The differential Renyi entropy for a probability distribution is given by $H_q(P(X))=\frac{1}{1-q}\log\int p^q(x)dx$. In the limit of $q\to 1$, it reduces to the usual Shannon entropy. We can write down the mutual information between two variables X and Y simply by $I(X;Y)=H_q(P(X))+H_q(P(Y))-H_q(P(X,Y))$. Is this always a non-negative quantity? Again, in the case $q=1$ it is very easy to show it, but what about in general?
[Math] Positivity of Renyi Mutual Information
information theory
Best Answer
EDIT. I justify the positivity of the Renyi mutual information using its interpretation as Renyi divergence. I follow the expositions in
T. Cover, J. A. Thomas "Elements of Information Theory" (chapter 2)
and
D. Xu, D. Erdogmuns "Renyi's Entropy, Divergence and their Nonparametric Estimators"
In the setting of "classical" information theory the mutual information $I(X,Y)$ of the random variables $X$ and $Y$ is defined as
$$I(X,Y):=D_{KL}(p_{XY}||p_Xq_Y),$$
where $D_{KL}(p_{XY}||p_Xq_Y),$ denotes the Kullback Leibler divergence (KL divergence) between the joint probability $p_{XY}$ and the product $p_Xq_Y$ of the prob. distribution of $X$ and $Y$.
Using the Jensen inequality on the KL divergence it follows that $I(X,Y)$ is always non negative. I refer to the first reference for the computation in the discrete case.
Introducing the Shannon entropies $H(X)$ $H(Y)$ of $X$ resp. $Y$ and the conditional entropy $H(X|Y)$ we arrive at the equivalent formulation
$$I(X,Y)=H(X)+H(Y)-H(X|Y).$$
Let us consider the Renyi $\alpha$-setting , now. With
$$H_{\alpha}(X)=\frac{1}{1-\alpha}\log\int p^{\alpha}_X(x)dx$$
we denote the Renyi entropy of the r.v. $X$. The Renyi divergence of the distribution $g(x)$ from the distribution $f(x)$ is
$$D_{\alpha}(f||g):=\frac{1}{\alpha-1}\log\int f(x)\left(\frac{f(x)}{g(x)}\right)^{\alpha-1}dx.$$
It can be proved that (please see the second reference at pag.81)
$$D_{\alpha}(f||g)\geq 0 \forall ~f, g, \text{and}~\alpha>0,~~(*)$$ $$\lim_{\alpha\rightarrow 1}D_{\alpha}(f||g)=D_{1}(f||g)=D_{KL}(f||g).~~(*)$$
The Renyi mutual information $I_{\alpha}(X,Y)$ is defined naturally as the Renyi divergence between the joint distribution $p_{XY}$ of $X$ and $Y$ and the product of the marginal distributions $p_X$, $q_Y$, i.e.
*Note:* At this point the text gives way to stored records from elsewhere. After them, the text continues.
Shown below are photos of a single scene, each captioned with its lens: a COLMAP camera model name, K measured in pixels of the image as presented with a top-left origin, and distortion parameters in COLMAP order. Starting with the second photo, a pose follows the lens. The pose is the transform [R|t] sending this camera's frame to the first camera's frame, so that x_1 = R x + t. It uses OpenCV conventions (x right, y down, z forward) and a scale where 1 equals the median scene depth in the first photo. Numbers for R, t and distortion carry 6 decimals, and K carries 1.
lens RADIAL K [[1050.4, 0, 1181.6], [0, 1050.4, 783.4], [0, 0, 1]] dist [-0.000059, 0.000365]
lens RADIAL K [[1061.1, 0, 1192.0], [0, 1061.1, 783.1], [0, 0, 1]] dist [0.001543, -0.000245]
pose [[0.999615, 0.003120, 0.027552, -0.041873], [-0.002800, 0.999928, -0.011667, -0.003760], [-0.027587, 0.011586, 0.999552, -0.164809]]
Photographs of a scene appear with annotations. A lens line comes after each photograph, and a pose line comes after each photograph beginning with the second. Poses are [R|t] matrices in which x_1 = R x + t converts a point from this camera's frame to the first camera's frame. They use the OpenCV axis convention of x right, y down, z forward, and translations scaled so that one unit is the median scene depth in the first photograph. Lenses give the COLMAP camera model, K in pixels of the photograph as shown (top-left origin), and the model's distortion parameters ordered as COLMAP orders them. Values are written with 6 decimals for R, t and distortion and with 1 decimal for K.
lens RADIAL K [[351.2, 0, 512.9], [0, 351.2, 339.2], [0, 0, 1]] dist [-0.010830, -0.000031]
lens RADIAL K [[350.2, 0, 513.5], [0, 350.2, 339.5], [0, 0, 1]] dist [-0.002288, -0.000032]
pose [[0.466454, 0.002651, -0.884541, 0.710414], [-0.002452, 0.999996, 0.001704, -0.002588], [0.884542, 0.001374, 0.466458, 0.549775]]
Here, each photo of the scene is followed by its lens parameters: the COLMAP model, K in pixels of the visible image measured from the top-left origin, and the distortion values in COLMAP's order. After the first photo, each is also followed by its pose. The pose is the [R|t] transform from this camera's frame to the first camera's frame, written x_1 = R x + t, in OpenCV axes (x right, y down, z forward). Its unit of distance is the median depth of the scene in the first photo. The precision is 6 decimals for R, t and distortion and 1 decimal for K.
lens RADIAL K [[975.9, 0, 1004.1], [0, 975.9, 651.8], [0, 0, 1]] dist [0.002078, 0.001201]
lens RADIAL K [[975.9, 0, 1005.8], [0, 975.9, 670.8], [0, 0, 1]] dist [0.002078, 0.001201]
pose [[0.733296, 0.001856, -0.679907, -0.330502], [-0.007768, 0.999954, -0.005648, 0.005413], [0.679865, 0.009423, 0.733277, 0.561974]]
$$I_{\alpha}(X,Y):=D_{\alpha}(p_{XY}||p_Xq_Y).$$
This is a definition; you can find it, for example, at pag. 83 in the second reference. You can justify it through the overall $\alpha$-setting and the limit
$$\lim_{\alpha\rightarrow 1}I_{\alpha}(X,Y)=I(X,Y),$$
which follows from property $(**)$ of the Renyi divergence. This limit is parallel to the fundamental $\lim_{\alpha\rightarrow 1}H_{\alpha}(X)=H(X):$
From property $(*)$ one derives nonnegativity of the Renyi mutual information.
For these reasons, I would prove non negativity of the Renyi mutual information through the above definition. At the present stage I haven't been able to prove that
$$I_{\alpha}(X,Y)=H_{\alpha}(X)+H_{\alpha}(Y)-H_{\alpha}(X|Y),$$
or to find such characterization in the literature. Even in the discrete case I got blocked because of the coefficient $\frac{1}{1-\alpha}$ in front of the entropies. The cases $0<\alpha<1$ and $\alpha>1$ must be studied separately and it seems that a straightforward application of Jensen's inequality is not possible.